» **Information supplied**
--------------------------------------------------

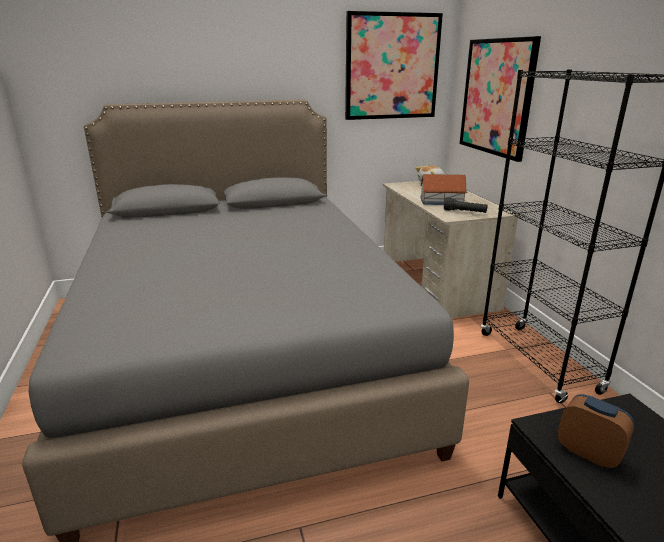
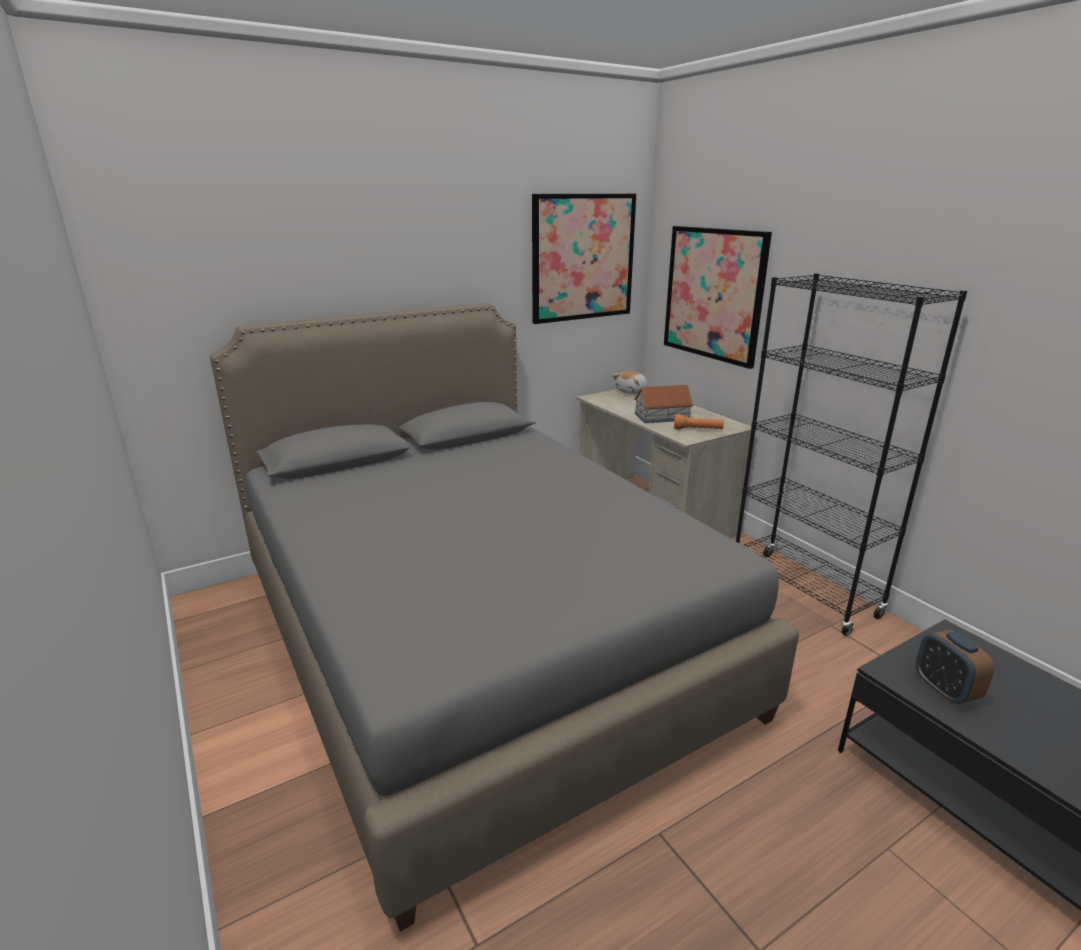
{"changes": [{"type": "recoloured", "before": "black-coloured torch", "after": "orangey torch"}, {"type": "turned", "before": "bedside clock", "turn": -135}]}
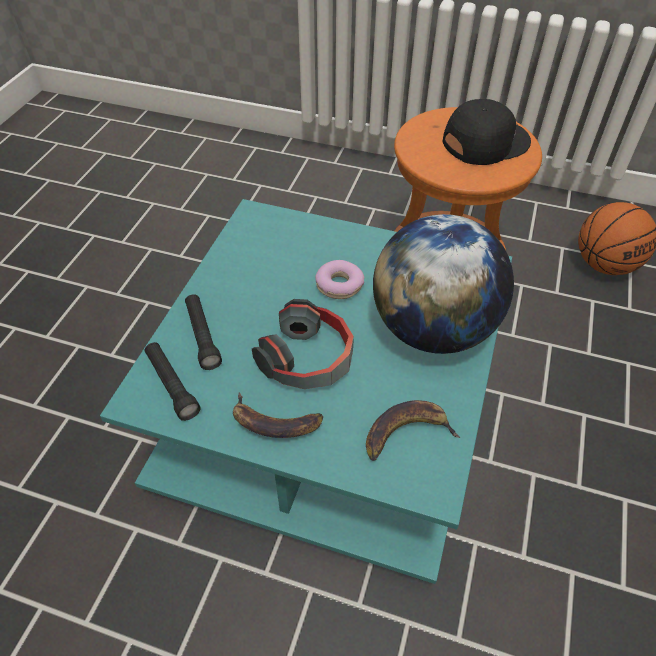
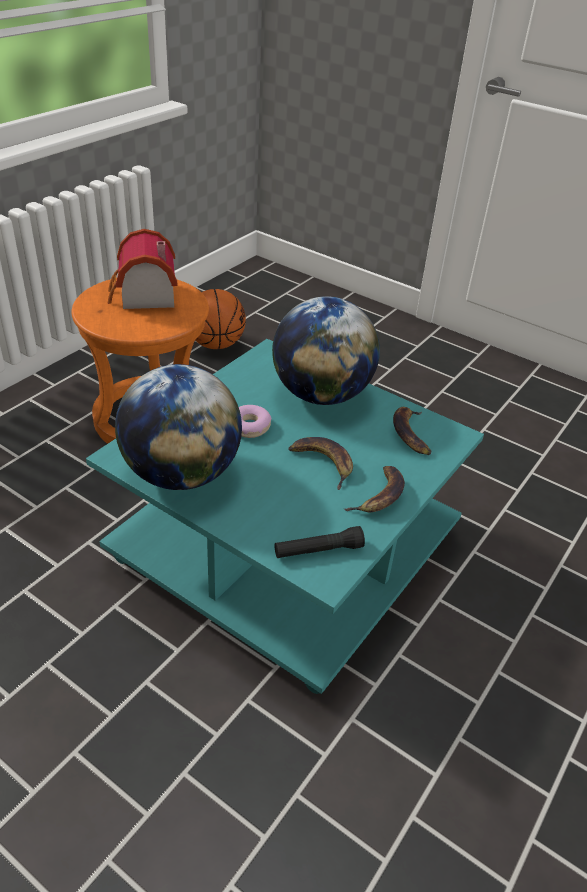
{"changes": [{"type": "replaced", "before": "black-coloured cap", "after": "model house"}, {"type": "added", "after": "desk globe (1st from left)"}, {"type": "replaced", "before": "pair of headphones", "after": "banana (1st from left)"}, {"type": "removed", "before": "black-coloured torch (2nd from left)"}]}
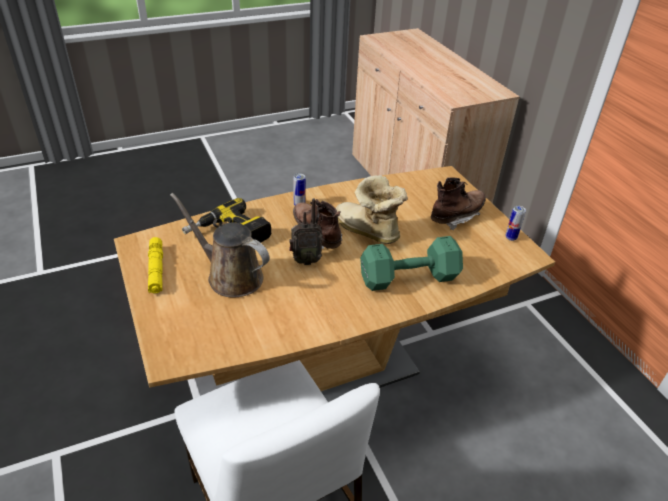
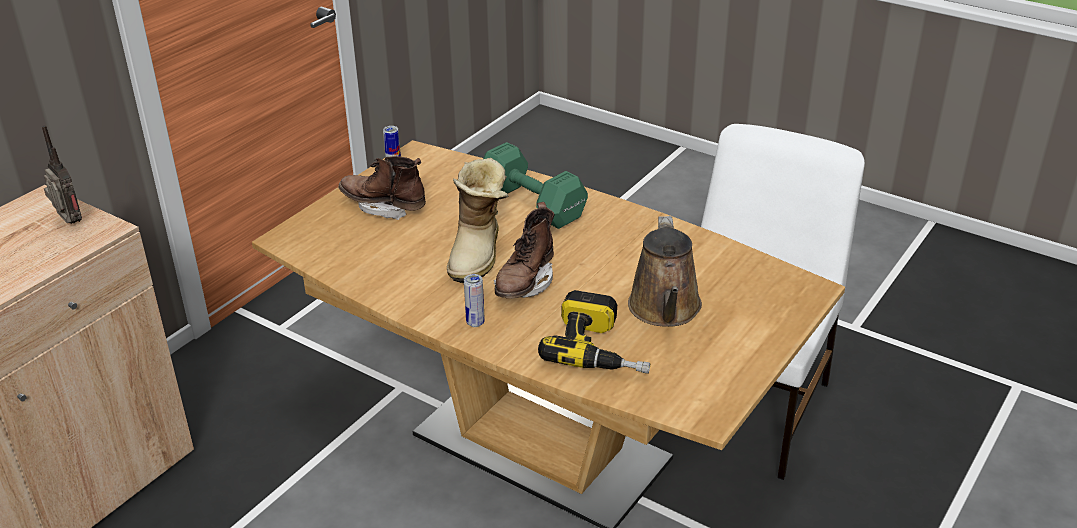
{"changes": [{"type": "moved", "before": "radio"}, {"type": "removed", "before": "yellow torch"}]}
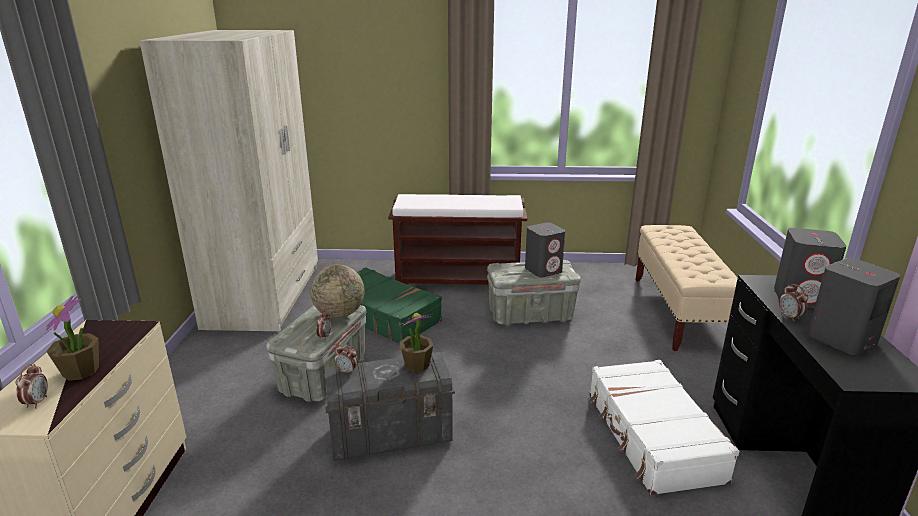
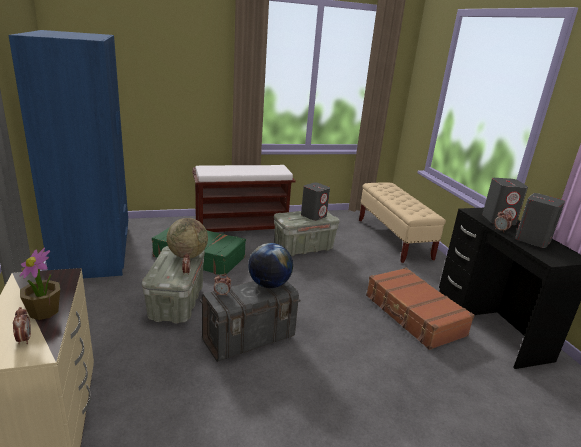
{"changes": [{"type": "recoloured", "before": "beige armoire", "after": "blue armoire"}, {"type": "replaced", "before": "houseplant (2nd from left)", "after": "desk globe (2nd from left)"}, {"type": "recoloured", "before": "white-coloured piece of luggage", "after": "brownish piece of luggage"}]}
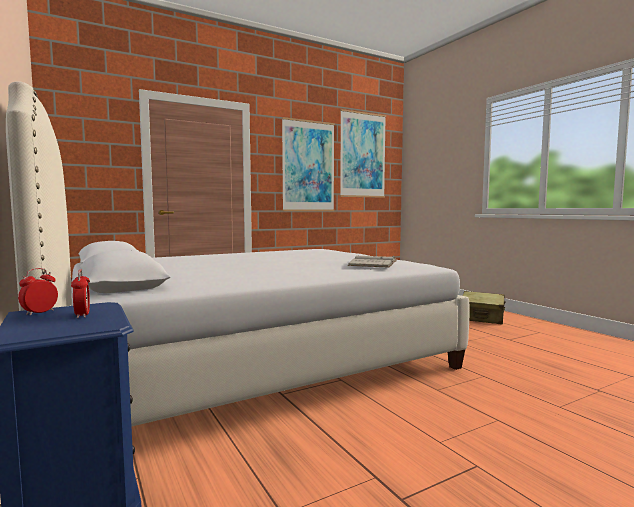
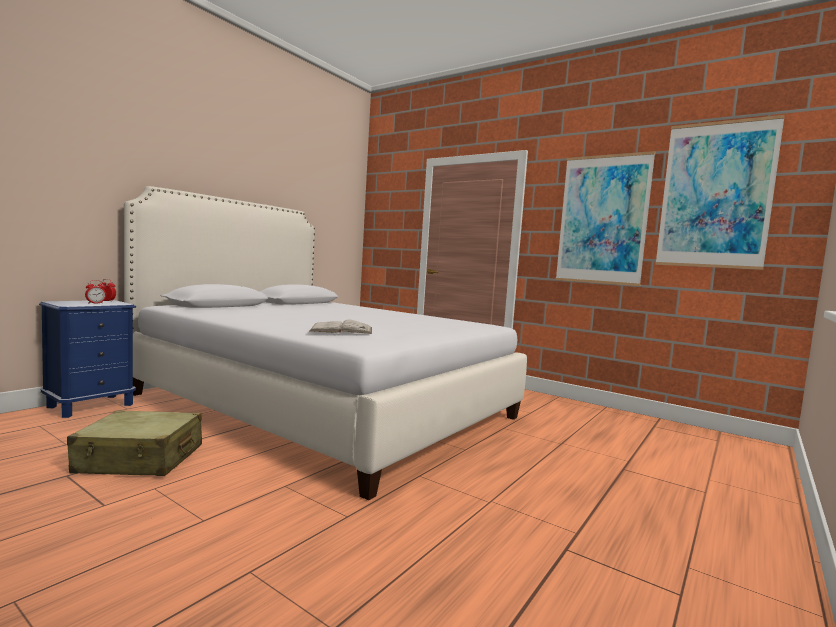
{"changes": [{"type": "moved", "before": "beige piece of luggage"}]}
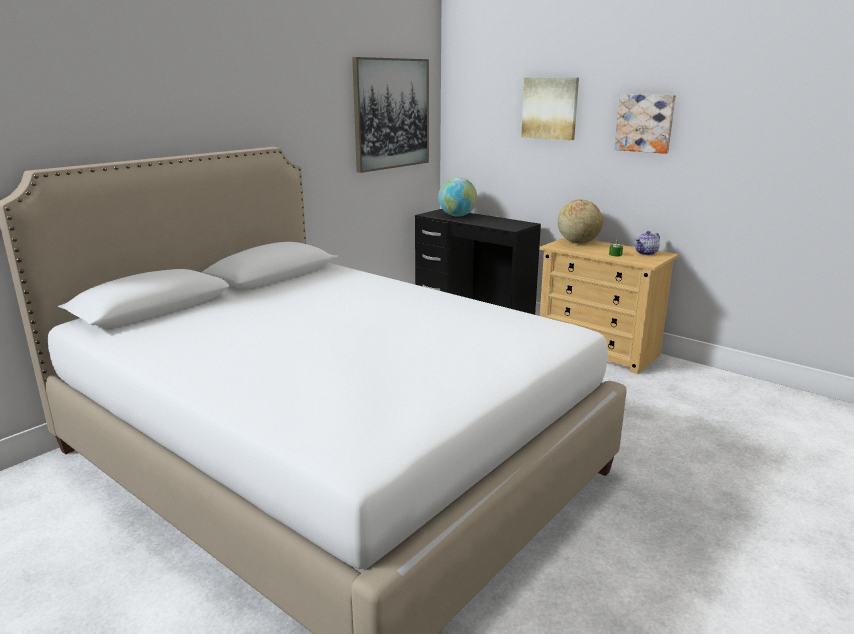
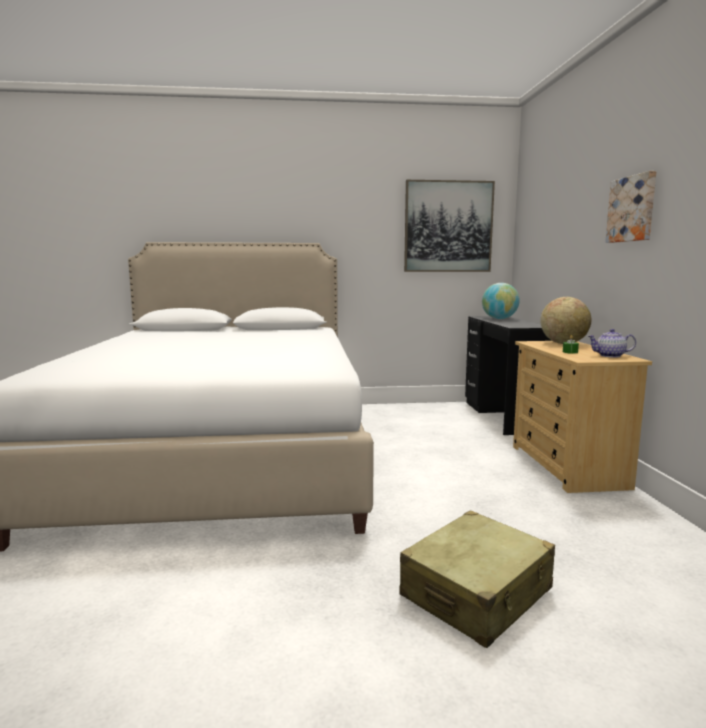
{"changes": [{"type": "added", "after": "beige piece of luggage"}, {"type": "removed", "before": "wall art (2nd from left)"}]}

--------------------------------------------------

» **Assigned task**
Only the records themselves, retyped exactly, belong in the answer; please leave all images behind.

» **Solution to this task**
{"changes": [{"type": "recoloured", "before": "black-coloured torch", "after": "orangey torch"}, {"type": "turned", "before": "bedside clock", "turn": -135}]}
{"changes": [{"type": "replaced", "before": "black-coloured cap", "after": "model house"}, {"type": "added", "after": "desk globe (1st from left)"}, {"type": "replaced", "before": "pair of headphones", "after": "banana (1st from left)"}, {"type": "removed", "before": "black-coloured torch (2nd from left)"}]}
{"changes": [{"type": "moved", "before": "radio"}, {"type": "removed", "before": "yellow torch"}]}
{"changes": [{"type": "recoloured", "before": "beige armoire", "after": "blue armoire"}, {"type": "replaced", "before": "houseplant (2nd from left)", "after": "desk globe (2nd from left)"}, {"type": "recoloured", "before": "white-coloured piece of luggage", "after": "brownish piece of luggage"}]}
{"changes": [{"type": "moved", "before": "beige piece of luggage"}]}
{"changes": [{"type": "added", "after": "beige piece of luggage"}, {"type": "removed", "before": "wall art (2nd from left)"}]}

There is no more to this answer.